[Dataset entries]
----------------------------------------
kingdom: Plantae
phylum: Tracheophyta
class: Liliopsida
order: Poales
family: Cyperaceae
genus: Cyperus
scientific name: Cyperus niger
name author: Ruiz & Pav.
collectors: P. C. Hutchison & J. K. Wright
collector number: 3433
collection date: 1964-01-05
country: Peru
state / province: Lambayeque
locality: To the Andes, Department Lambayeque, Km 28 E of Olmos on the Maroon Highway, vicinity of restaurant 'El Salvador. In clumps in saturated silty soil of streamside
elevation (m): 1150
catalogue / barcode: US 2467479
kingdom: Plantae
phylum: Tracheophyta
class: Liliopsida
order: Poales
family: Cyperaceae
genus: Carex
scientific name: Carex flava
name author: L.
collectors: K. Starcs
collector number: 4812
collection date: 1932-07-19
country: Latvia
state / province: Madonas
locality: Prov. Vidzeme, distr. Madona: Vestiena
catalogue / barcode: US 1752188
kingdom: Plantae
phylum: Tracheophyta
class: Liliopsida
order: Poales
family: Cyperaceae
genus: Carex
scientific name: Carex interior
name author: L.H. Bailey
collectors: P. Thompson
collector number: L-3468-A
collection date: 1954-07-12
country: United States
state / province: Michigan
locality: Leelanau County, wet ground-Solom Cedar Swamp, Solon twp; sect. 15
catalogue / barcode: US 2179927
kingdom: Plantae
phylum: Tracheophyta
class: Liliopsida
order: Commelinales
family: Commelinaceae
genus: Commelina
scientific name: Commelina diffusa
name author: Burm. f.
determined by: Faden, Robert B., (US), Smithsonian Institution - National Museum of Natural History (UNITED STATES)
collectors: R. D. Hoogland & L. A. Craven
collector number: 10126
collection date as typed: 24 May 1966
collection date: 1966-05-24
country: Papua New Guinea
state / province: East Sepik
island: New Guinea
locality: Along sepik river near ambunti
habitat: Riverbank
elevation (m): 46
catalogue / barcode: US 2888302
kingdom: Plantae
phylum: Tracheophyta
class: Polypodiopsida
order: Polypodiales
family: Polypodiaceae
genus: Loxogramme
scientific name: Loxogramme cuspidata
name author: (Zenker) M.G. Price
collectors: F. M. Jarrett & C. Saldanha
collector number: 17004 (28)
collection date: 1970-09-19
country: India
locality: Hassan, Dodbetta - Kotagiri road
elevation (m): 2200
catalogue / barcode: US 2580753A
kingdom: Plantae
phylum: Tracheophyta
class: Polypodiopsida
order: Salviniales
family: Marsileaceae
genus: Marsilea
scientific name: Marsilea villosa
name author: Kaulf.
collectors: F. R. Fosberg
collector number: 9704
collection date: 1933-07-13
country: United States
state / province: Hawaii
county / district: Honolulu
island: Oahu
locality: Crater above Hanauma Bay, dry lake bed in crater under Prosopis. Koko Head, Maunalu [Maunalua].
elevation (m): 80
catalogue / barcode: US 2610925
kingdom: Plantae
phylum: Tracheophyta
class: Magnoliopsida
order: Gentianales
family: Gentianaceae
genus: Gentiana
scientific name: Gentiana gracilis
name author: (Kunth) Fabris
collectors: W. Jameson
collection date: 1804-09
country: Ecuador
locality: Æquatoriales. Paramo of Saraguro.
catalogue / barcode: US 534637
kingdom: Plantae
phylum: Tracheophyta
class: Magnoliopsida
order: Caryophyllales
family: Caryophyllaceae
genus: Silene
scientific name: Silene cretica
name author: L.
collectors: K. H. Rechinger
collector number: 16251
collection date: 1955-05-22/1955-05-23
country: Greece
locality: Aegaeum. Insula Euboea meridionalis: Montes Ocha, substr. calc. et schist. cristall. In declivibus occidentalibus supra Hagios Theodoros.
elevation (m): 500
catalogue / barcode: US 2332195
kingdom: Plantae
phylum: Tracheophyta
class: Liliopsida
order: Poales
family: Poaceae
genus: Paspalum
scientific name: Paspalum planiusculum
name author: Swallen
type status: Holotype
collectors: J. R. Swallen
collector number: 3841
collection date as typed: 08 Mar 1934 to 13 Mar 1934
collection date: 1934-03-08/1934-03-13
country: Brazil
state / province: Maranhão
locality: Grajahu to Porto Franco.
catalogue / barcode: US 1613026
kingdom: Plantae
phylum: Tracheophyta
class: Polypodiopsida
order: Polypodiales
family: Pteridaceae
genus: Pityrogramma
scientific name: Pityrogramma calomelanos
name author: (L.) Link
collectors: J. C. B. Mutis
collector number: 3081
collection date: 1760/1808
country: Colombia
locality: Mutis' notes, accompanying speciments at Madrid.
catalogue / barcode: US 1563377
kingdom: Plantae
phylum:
----------------------------------------
* **EXERCISE AIM**:
Turn the lines of the listing, starting at the line containing "locality: Grajahu to Porto Franco." and ending at the final line of the listing, into a Markdown table with the columns Row and Entry, leaving out any blank lines.

* **ANSWER BELOW**:
| Row | Entry |
|---|---|
| 1 | locality: Grajahu to Porto Franco. |
| 2 | catalogue / barcode: US 1613026 |
| 3 | kingdom: Plantae |
| 4 | phylum: Tracheophyta |
| 5 | class: Polypodiopsida |
| 6 | order: Polypodiales |
| 7 | family: Pteridaceae |
| 8 | genus: Pityrogramma |
| 9 | scientific name: Pityrogramma calomelanos |
| 10 | name author: (L.) Link |
| 11 | collectors: J. C. B. Mutis |
| 12 | collector number: 3081 |
| 13 | collection date: 1760/1808 |
| 14 | country: Colombia |
| 15 | locality: Mutis' notes, accompanying speciments at Madrid. |
| 16 | catalogue / barcode: US 1563377 |
| 17 | kingdom: Plantae |
| 18 | phylum: |